Roughly 10 years ago (December 2011), we switched our retirement savings portfolio from a combination of individual index funds to a single fund: Vanguard LifeStrategy Growth.

I wrote a couple of articles about it at the time:

And I gave an update about 18 months later:

I haven’t written too much about it since then, but people still ask regularly: are we still using the LifeStrategy fund? Are we still happy with it?

Yes, we’re still using it. Yes, we’re still happy with it.

I like it because it’s easy to understand. It owns “total market” funds for both stocks and bonds, US and international. And that’s it.

I like it because it’s reasonably low-cost (expense ratio 0.14%, as of this writing). Using individual ETFs or index funds would be slightly cheaper, but I am willing to pay the extra cost for the convenience.

I like it because it’s hands-off. I never have to rebalance. It makes it easy to ignore what the market is doing from one day to the next, which is the whole idea of the Oblivious Investor blog to begin with. (That said, if you use an “all-in-one” fund, you do still have to pay some attention, at least occasionally, because the fund company can make changes to the underlying allocation. And you want to know about such in order to check whether or not the fund is still a good fit for you.)

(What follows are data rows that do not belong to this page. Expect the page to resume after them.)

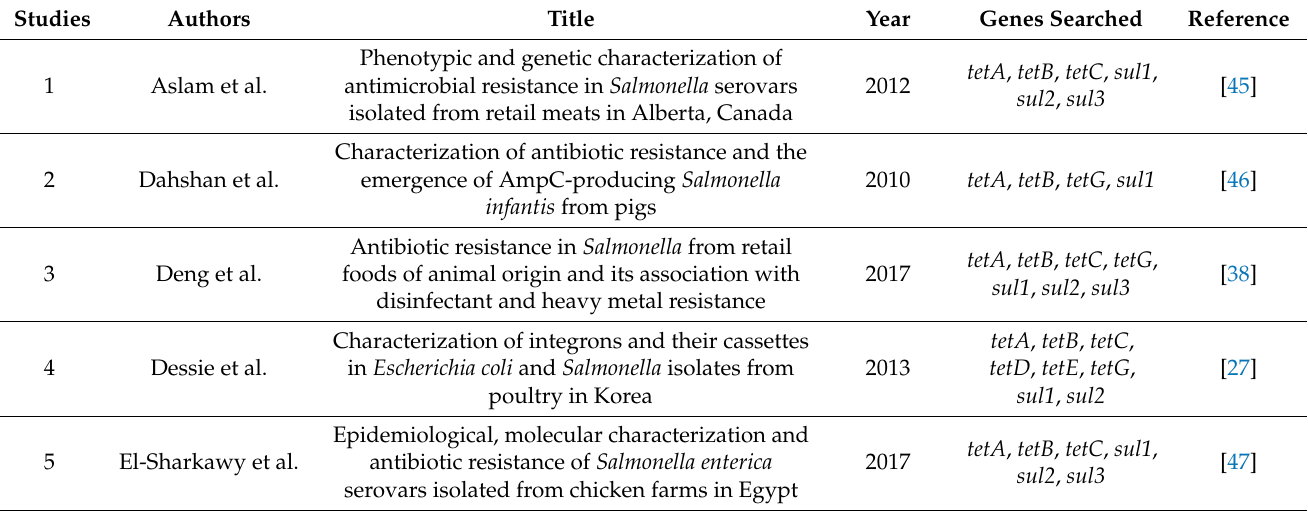
Table 1. Summary of studies with tetracycline and sulfonamide resistance genes in Salmonella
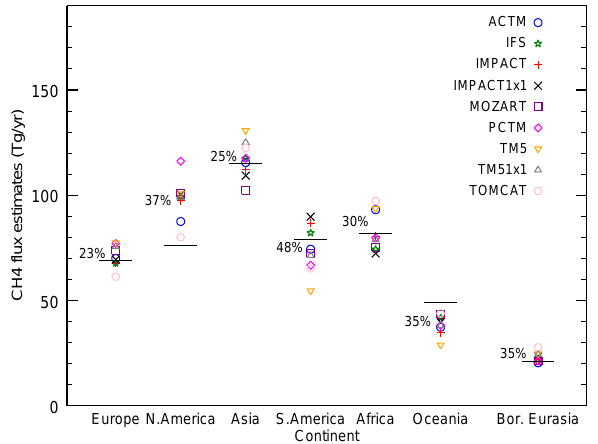
Fig. 10. Inverted CH 4 fluxes at regional scale. Seven continental regions are displayed here (Europe, North America, Asia, South America, Africa, Oceania and Boreal Eurasia). Every symbol shows the estimated value for a specific TransCom model and for a spe- cific region. The percentage indicates the spread of the estimates as a whole for every region. The black lines show the target methane regional estimates.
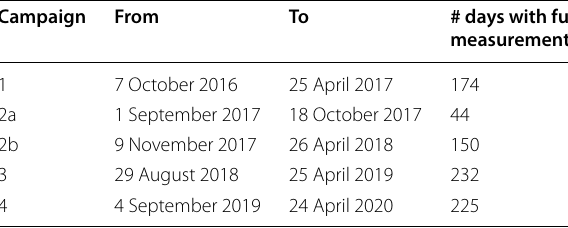
Table 1 Kannuslehto campaigns used in the present study Campaign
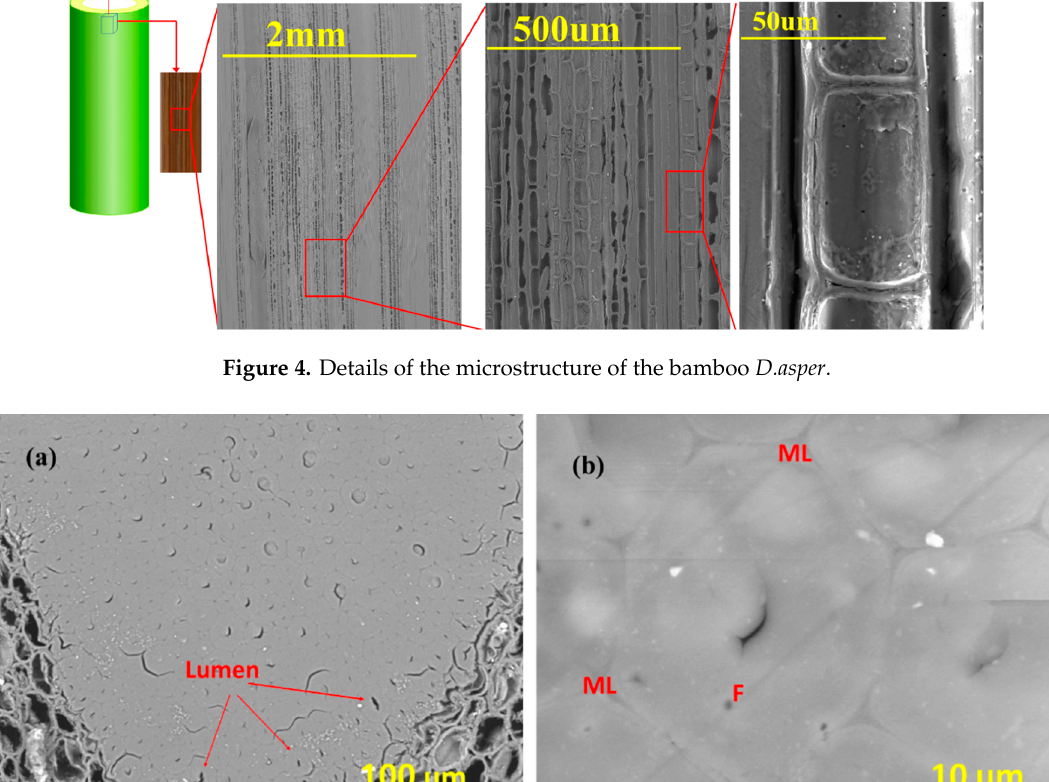
Figure 5. ( a ) Bamboo fiber bundle, ( b ) Elementary bamboo fibers (F) bonded by middle lamellae (ML).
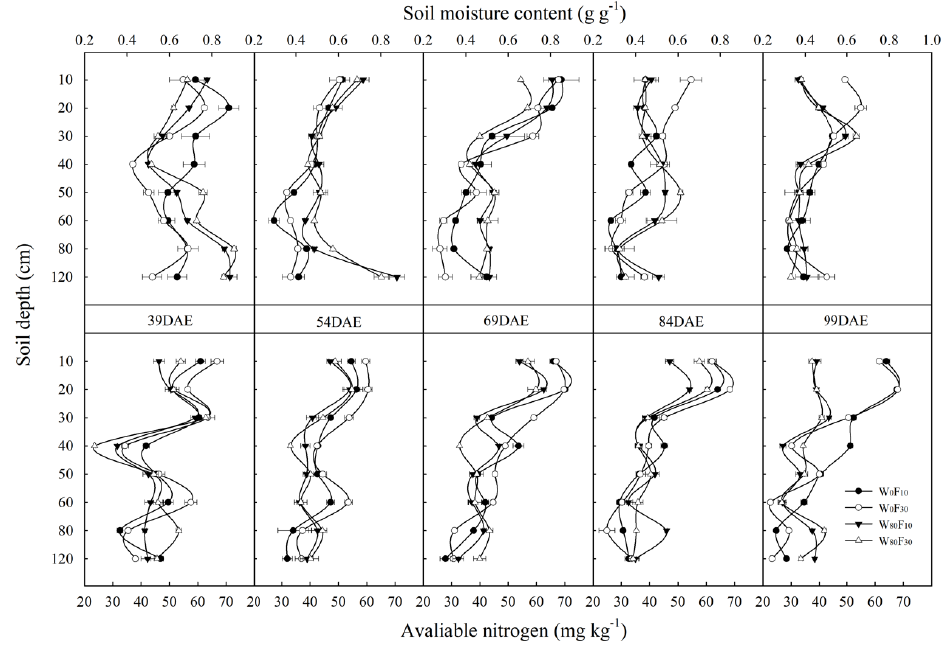
Figure 2. Changes in the soil moisture and the available nitrogen in different vertical soil layer (from 0 to 120 cm soil layer) at pre-sowing irrigation (W 80 ) or no pre-sowing irrigation (W 0 ) and base fertilizer surface (F 10 ) or deep (F 30 ) application with the days after emergence in 2016. Bars indicate SD ( n = 3).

As an all-in-one fund, it is not particularly tax-efficient. But for our household, that doesn’t matter, because basically all of our savings are in retirement accounts.

It is not, frankly, the exact asset allocation that I would select if I were creating a DIY portfolio of individual index funds/ETFs. (I would probably exclude international bonds, I might use just Treasury bonds rather than a US “total bond” fund, and I would probably use a higher international stock allocation.)

But as I’ve written before, I’m really not that optimistic about the value to be gained from various modest changes to asset allocation. For any given investor, there’s an unlimited number of asset allocations that would be “good enough.”

We treat the fund roughly like a savings account — not in the sense that it’s low risk, because with an 80%-stock allocation it most definitely is not — but in the sense that it occupies a similar level of mental space (i.e., almost none). We just dump money into it, and we’re confident that it will grow over time.

An all-in-one fund is about as boring as it gets, which is what I want. And it also checks the boxes of being diversified and reasonably low-cost. For us, that’s (still) a good fit.

Full disclosure: our portfolio is not strictly one-fund anymore, because the 401(k) at my wife’s place of employment uses non-Vanguard funds. But she uses a target-date fund in that 401(k) for all the same reasons discussed above: it’s simple, it’s diversified, it’s low-cost, and it’s low-maintenance.